- Problem statement -
Which lines in the records contain the word "kierowniczego"? Show each of them in full.

#### Input for this task

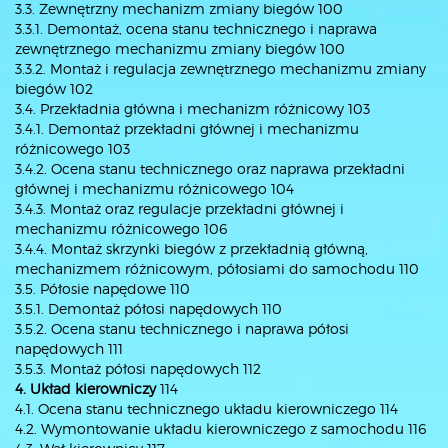
3.3. Zewnętrzny mechanizm zmiany biegów 100
3.3.1. Demontaż, ocena stanu technicznego i naprawa
zewnętrznego mechanizmu zmiany biegów 100
3.3.2. Montaż i regulacja zewnętrznego mechanizmu zmiany
biegów 102
3.4. Przekładnia główna i mechanizm różnicowy 103
3.4.1. Demontaż przekładni głównej i mechanizmu
różnicowego 103
3.4.2. Ocena stanu technicznego oraz naprawa przekładni
głównej i mechanizmu różnicowego 104
3.4.3. Montaż oraz regulacje przekładni głównej i
mechanizmu różnicowego 106
3.4.4. Montaż skrzynki biegów z przekładnią główną,
mechanizmem różnicowym, półosiami do samochodu 110
3.5. Półosie napędowe 110
3.5.1. Demontaż półosi napędowych 110
3.5.2. Ocena stanu technicznego i naprawa półosi
napędowych 111
3.5.3. Montaż półosi napędowych 112
4. Układ kierowniczy
114
4.1. Ocena stanu technicznego układu kierowniczego 114
4.2. Wymontowanie układu kierowniczego z samochodu 116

########

- Exercise response -
4.1. Ocena stanu technicznego układu kierowniczego 114
4.2. Wymontowanie układu kierowniczego z samochodu 116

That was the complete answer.